• **EXERCISE**
Every line containing the word "lines" is to be copied from the data below.

Top of EXERCISE INPUTS

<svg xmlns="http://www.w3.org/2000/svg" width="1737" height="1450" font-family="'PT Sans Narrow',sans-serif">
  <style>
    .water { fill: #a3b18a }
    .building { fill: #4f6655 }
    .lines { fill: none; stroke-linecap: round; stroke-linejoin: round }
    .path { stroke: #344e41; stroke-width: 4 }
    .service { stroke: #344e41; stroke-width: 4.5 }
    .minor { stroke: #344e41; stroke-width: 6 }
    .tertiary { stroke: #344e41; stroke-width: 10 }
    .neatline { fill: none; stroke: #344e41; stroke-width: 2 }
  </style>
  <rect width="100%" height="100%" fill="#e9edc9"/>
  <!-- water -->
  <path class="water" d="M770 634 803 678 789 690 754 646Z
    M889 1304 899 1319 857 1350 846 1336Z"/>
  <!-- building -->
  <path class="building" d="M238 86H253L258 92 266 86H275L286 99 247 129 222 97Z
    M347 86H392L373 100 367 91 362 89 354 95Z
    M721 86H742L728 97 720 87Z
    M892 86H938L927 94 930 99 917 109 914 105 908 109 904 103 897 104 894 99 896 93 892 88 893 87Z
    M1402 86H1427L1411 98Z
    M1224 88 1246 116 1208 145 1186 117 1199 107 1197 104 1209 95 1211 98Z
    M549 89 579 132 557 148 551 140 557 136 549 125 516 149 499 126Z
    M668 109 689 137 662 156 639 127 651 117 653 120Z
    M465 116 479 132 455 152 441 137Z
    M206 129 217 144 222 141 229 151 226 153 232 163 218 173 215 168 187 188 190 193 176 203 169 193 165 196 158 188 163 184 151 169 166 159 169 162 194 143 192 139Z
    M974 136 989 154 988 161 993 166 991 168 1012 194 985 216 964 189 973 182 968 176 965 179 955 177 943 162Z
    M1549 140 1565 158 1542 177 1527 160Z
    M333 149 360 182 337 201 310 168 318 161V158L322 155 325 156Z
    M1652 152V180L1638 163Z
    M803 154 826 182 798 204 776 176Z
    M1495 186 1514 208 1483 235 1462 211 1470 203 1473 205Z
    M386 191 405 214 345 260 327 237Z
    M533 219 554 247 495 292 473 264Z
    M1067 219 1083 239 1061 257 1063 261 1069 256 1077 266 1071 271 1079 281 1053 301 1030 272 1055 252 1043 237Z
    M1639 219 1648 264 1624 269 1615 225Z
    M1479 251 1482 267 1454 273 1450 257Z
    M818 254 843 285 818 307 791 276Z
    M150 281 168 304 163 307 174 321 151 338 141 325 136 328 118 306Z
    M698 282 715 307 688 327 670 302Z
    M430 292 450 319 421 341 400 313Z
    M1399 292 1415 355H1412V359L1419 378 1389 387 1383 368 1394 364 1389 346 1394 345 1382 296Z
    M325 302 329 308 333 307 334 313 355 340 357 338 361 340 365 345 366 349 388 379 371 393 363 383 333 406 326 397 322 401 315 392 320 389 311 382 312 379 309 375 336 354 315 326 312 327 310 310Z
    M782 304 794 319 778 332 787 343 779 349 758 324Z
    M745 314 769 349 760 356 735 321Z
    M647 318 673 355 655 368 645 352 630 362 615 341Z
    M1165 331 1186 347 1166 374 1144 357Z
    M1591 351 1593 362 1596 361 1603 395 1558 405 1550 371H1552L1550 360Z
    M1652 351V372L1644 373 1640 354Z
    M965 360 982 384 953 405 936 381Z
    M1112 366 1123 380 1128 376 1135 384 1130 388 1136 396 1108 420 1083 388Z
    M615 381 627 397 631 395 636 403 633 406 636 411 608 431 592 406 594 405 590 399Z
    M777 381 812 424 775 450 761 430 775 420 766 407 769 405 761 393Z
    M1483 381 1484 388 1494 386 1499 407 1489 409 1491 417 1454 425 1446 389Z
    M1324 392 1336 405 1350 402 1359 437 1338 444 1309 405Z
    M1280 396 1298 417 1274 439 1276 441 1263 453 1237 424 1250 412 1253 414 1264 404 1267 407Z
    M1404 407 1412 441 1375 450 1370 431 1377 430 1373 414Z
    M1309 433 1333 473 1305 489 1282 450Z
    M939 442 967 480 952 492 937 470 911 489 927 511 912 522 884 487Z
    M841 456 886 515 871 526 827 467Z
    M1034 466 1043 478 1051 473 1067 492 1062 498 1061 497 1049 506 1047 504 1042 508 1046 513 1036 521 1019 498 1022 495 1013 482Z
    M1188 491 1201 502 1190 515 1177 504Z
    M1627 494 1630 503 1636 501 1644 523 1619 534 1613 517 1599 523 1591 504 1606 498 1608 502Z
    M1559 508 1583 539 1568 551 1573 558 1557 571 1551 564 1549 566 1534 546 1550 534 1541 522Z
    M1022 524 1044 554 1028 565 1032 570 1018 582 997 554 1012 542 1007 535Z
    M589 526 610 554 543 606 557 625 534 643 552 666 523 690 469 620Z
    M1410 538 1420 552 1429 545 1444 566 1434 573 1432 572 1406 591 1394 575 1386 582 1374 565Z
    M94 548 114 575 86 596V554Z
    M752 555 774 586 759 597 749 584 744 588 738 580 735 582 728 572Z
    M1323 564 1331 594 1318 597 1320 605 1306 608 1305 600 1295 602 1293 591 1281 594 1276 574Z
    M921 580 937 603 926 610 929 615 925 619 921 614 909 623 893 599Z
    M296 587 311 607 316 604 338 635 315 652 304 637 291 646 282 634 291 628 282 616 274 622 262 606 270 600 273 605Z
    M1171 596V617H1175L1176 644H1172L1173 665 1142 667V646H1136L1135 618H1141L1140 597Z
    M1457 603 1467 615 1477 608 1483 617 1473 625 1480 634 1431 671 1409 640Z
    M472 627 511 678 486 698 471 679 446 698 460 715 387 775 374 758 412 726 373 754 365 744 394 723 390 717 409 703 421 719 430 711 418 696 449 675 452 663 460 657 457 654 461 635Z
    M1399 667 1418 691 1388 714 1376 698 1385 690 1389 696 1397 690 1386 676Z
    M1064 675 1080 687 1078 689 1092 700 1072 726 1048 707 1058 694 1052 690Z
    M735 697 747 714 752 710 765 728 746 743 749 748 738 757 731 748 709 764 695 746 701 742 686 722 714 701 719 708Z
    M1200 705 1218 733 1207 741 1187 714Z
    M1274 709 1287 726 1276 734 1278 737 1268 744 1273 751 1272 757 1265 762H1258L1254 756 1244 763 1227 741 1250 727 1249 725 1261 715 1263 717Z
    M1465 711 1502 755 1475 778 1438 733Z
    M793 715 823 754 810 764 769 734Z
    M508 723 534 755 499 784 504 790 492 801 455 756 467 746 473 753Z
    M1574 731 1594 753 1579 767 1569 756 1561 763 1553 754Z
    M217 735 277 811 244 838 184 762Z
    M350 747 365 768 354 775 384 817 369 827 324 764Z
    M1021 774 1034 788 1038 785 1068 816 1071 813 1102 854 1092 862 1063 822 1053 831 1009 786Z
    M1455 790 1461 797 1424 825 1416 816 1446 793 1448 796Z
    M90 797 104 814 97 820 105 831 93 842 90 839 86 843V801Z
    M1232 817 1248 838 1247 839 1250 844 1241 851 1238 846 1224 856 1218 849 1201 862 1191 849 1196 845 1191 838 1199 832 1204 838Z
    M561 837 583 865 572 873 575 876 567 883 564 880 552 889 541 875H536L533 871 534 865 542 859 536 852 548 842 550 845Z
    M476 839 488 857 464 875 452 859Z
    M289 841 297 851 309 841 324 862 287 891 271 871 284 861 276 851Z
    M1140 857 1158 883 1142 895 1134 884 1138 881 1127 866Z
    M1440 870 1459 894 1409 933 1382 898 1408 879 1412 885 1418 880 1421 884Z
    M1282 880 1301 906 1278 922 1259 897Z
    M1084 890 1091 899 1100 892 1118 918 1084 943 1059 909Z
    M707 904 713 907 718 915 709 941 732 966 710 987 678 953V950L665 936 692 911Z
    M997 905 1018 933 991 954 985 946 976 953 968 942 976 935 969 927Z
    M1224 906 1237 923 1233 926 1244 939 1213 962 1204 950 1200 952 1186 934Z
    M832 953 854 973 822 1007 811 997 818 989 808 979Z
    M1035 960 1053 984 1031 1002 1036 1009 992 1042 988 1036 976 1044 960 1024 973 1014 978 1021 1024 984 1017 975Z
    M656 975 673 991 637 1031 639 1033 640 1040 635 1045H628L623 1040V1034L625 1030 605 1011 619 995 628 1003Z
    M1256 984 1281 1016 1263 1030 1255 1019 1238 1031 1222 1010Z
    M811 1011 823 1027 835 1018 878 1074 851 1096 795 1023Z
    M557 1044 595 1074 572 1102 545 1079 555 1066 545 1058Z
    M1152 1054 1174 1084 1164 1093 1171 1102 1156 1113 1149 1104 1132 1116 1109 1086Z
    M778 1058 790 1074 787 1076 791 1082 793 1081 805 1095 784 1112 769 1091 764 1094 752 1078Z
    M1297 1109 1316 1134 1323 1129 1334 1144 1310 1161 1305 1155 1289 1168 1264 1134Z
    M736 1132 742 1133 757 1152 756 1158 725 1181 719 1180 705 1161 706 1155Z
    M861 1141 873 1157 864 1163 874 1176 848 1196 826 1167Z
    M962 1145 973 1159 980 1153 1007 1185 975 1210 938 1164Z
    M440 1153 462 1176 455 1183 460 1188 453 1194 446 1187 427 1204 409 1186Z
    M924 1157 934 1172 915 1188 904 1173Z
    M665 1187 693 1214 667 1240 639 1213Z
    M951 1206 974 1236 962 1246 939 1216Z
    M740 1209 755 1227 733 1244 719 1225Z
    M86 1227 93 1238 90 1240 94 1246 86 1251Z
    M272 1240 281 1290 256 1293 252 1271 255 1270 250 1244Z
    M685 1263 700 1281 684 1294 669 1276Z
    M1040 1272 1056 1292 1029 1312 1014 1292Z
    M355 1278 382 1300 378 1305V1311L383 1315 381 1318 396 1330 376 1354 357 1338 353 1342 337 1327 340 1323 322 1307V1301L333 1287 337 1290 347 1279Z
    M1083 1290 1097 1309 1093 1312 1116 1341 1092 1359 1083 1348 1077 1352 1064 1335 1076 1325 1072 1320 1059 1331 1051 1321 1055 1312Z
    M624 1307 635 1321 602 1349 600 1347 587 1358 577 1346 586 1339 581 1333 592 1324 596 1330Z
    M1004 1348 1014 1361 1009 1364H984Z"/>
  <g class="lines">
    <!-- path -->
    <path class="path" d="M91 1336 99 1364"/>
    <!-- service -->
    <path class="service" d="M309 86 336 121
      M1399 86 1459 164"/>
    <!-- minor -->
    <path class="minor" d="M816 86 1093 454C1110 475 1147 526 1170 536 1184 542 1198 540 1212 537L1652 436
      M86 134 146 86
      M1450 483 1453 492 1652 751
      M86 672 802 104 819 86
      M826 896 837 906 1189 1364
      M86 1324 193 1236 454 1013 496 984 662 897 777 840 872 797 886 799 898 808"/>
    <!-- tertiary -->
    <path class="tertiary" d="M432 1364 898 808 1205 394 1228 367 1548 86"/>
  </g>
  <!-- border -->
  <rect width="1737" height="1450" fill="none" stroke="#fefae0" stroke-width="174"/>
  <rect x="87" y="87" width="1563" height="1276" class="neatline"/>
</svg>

Bottom of EXERCISE INPUTS

• **EXERCISE SOLUTION**
    .lines { fill: none; stroke-linecap: round; stroke-linejoin: round }
  <g class="lines">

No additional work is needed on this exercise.